Recorded information -
━━━

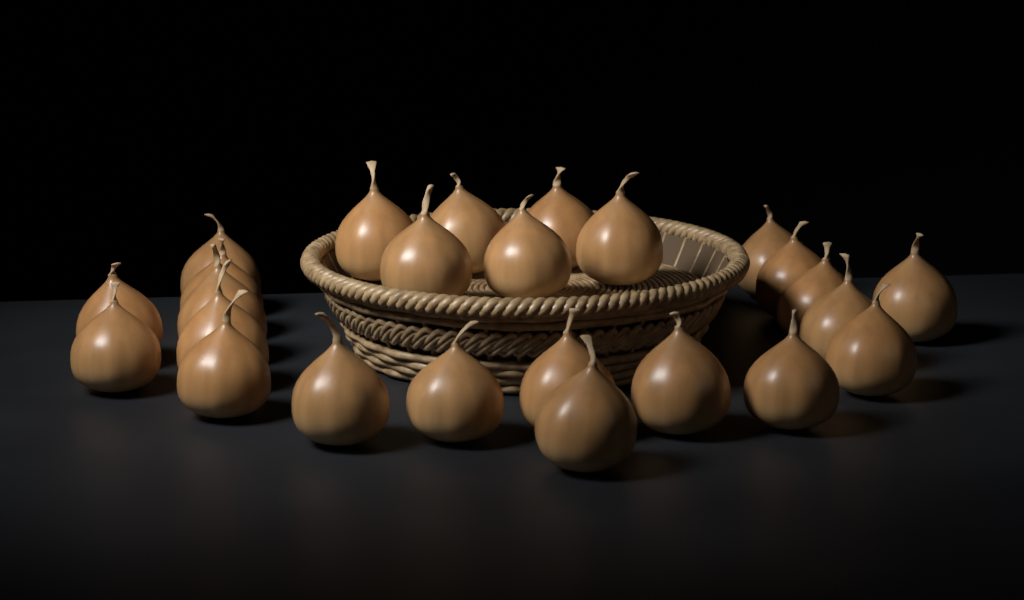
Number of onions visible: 25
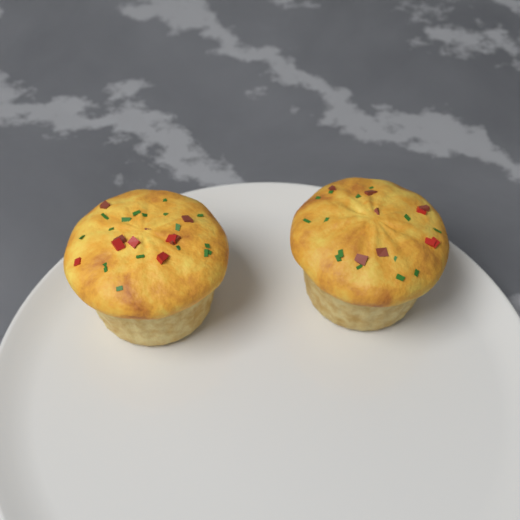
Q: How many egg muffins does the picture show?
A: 2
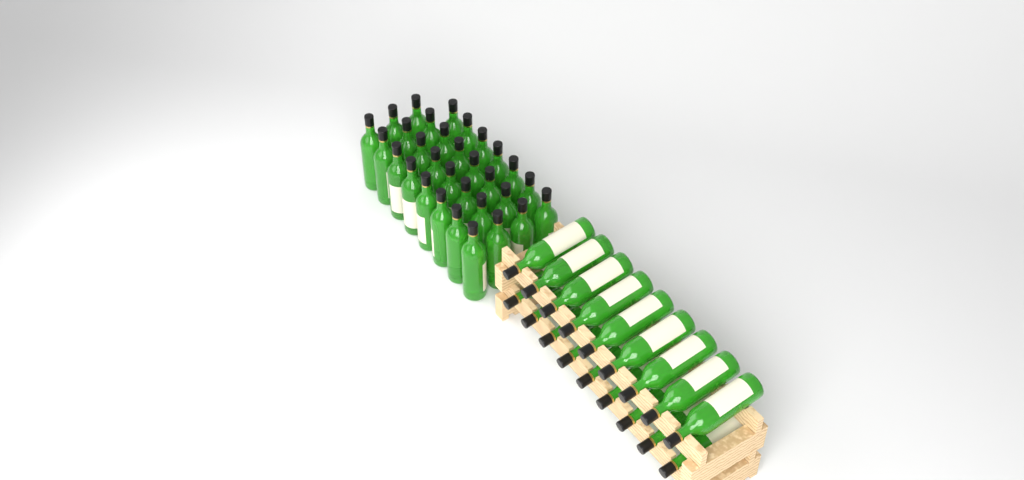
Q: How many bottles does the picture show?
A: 49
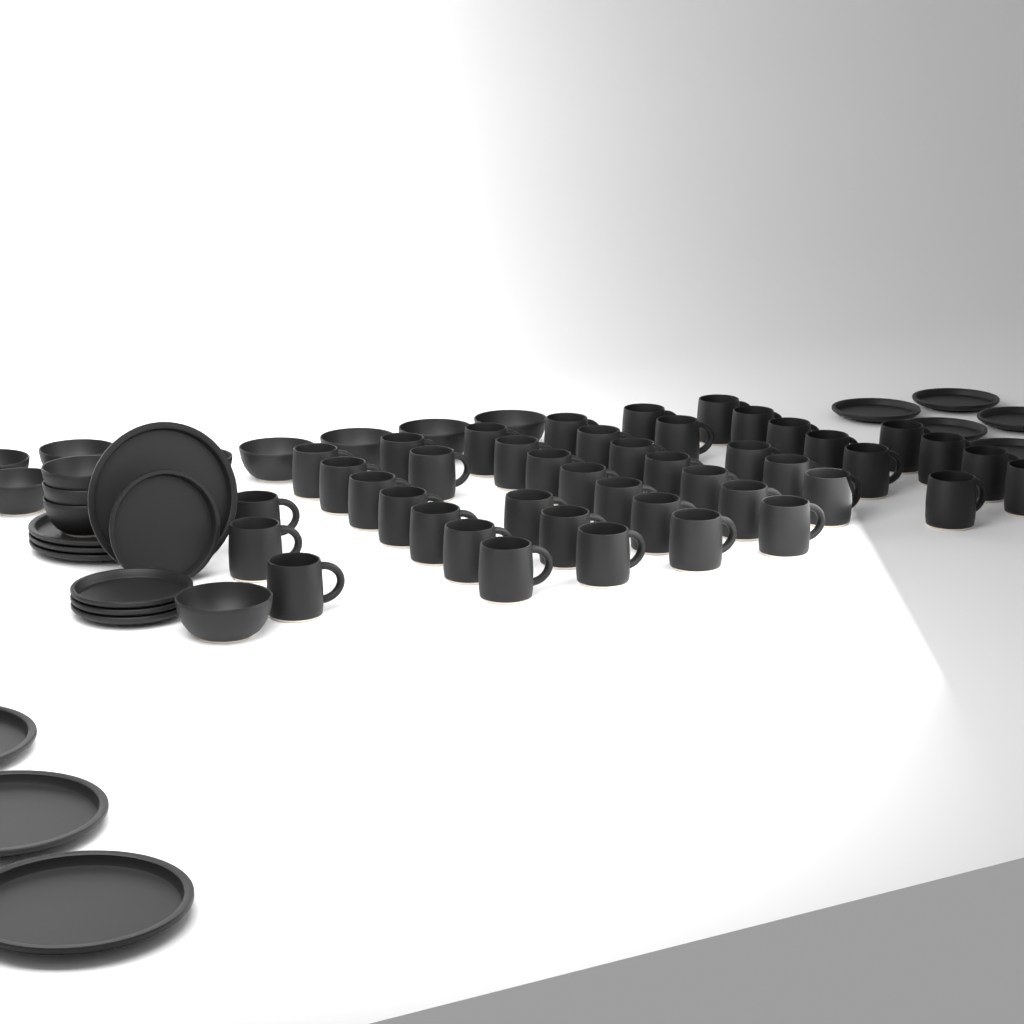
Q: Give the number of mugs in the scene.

━━━

Written request - Rewrite all the rows above, swapping "does the picture show" for "appear in the picture" and changing nothing else. Leave the pictures out of your answer.

Exercise answer -
Number of onions visible: 25
Q: How many egg muffins appear in the picture?
A: 2
Q: How many bottles appear in the picture?
A: 49
Q: Give the number of mugs in the scene.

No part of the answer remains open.